> [BAGIAN TEKS]:

◇ ◇ ◇ ◇ ◇ ◇ ◇

Powered By Blogger

Kamis, 10 Maret 2011

tombo resah

DOSA DAN PENEBUS DOSA

Fail:Planets2008.jpg

(76) Apabila para pelaku dosa besar di antara umat Nabi Muhammad saw meninggal dunia sebagai orang-orang yang bertauhid dan masuk neraka, mereka tidak akan kekal di dalamnya meskipun mereka belum bertaubat (dari dosa besar yang mereka lakukan) setelah mereka berjumpa Allah sebagai orang-orang yang bermakrifah. Kedudukan mereka tergantung kepada kehendak dan keputusan Allah. Jika Allah berkehendak, Dia mengampuni dan memaafkan mereka dengan kemurahan-Nya, sebagaimana difirmankan-Nya: “… dan mengampuni selain dosa syirik bagi yang dikehendaki-Nya…” Jika Allah berkehendak (lain), Dia mengazab mereka di neraka dengan keadilan-Nya kemudian mengeluarkan mereka dari neraka dengan rahmat-Nya dan syafaat mereka—orang-orang yang taat—yang diizinkan memberi syafaat. Kemudian Allah mengirim mereka ke surga-Nya. Yang demikian itu karena Allah adalah wali orang-orang yang bermakrifah kepada-Nya. Dia tidak menjadikan mereka seperti orang-orang ingkar yang jauh dari hidayah-Nya dan tidak mendapatkan perwalian dari-Nya, baik di dunia maupun di akhirat. Ya Allah, Wali Islam dan orang-orang Islam, teguhkanlah kami di atas Islam sampai kami berjumpa denganmu.

Berbeda dengan matan-matan sebelumnya yang relatif pendek-padat, matan ke-75 ini terbilang matan yang panjang-detail. Dengan matan ini Abu Ja’far ath-Thahawi menerangkan akidah Ahlussunnah wal Jamaah tentang status dan nasib pelaku dosa besar di dunia dan di akhirat.

◇ ◇ ◇ ◇ ◇ ◇ ◇

> [SOAL LATIHAN]:
(1) Sebutkan semua kata benda yang dilekati akhiran "-Nya" dalam teks tentang pelaku dosa besar.
(2) Salinlah dengan tepat bagian teks tentang pelaku dosa besar, mulai dari "Berbeda dengan matan-matan" sampai dengan "dan di akhirat.".
(3) Teruskan teks tentang pelaku dosa besar dari bagian akhirnya.
Catatan berikut diambil dari sumber yang berbeda.

◇ ◇ ◇ ◇ ◇ ◇ ◇

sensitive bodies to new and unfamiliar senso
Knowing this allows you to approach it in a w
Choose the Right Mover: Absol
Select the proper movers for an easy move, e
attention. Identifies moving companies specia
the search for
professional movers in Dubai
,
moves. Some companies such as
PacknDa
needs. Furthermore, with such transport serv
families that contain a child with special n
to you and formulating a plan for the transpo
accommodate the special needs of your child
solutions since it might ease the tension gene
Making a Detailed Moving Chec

◇ ◇ ◇ ◇ ◇ ◇ ◇

> [JAWABAN TIAP SOAL]:
(1) kemurahan-Nya, keadilan-Nya, rahmat-Nya, surga-Nya, hidayah-Nya

(2)
Berbeda dengan matan-matan sebelumnya yang relatif pendek-padat, matan ke-75 ini terbilang matan yang panjang-detail. Dengan matan ini Abu Ja’far ath-Thahawi menerangkan akidah Ahlussunnah wal Jamaah tentang status dan nasib pelaku dosa besar di dunia dan di akhirat.

(3)
Epistemologi Dosa Besar

Para ulama akidah berbeda pendapat dalam mendefinisikan dosa besar. Ada yang mengatakan dosa besar adalah dosa-dosa yang keharamannya disepakati dan yang kecil adalah yang diperselisihkan. Ada yang menyatakan bahwa dosa besar adalah perkara yang dapat menghalangi makrifah kepada Allah atau hilangnya harta dan nyawa. Ada juga yang menyatakan, dosa besar adalah besar dibandingkan dengan dosa yang lebih kecil. Yang paling kuat adalah mereka yang menyatakan bahwa dosa besar adalah dosa yang pelakunya diancam dengan hukum had, atau murka Allah, atau laknat, atau neraka, atau Rasulullah saw menyatakan berlepas diri dari pelakunya.

Ada empat alasan penarjihan definisi terakhir, yaitu:

Pendapat inilah pendapat yang ma`tsur dari para salaf seperti Ibnu ‘Abbas, Ibnu ‘Uyaynah, Imam Ahmad.

Allah telah berfirman,

“Jika kalian menjauhi dosa-dosa besar di antara dosa-dosa yang kalian dilarang mengerjakannya, niscaya Kami hapus kesalahan-kesalahanmu (dosa-dosamu yang kecil).” (An-Nisa`: 31)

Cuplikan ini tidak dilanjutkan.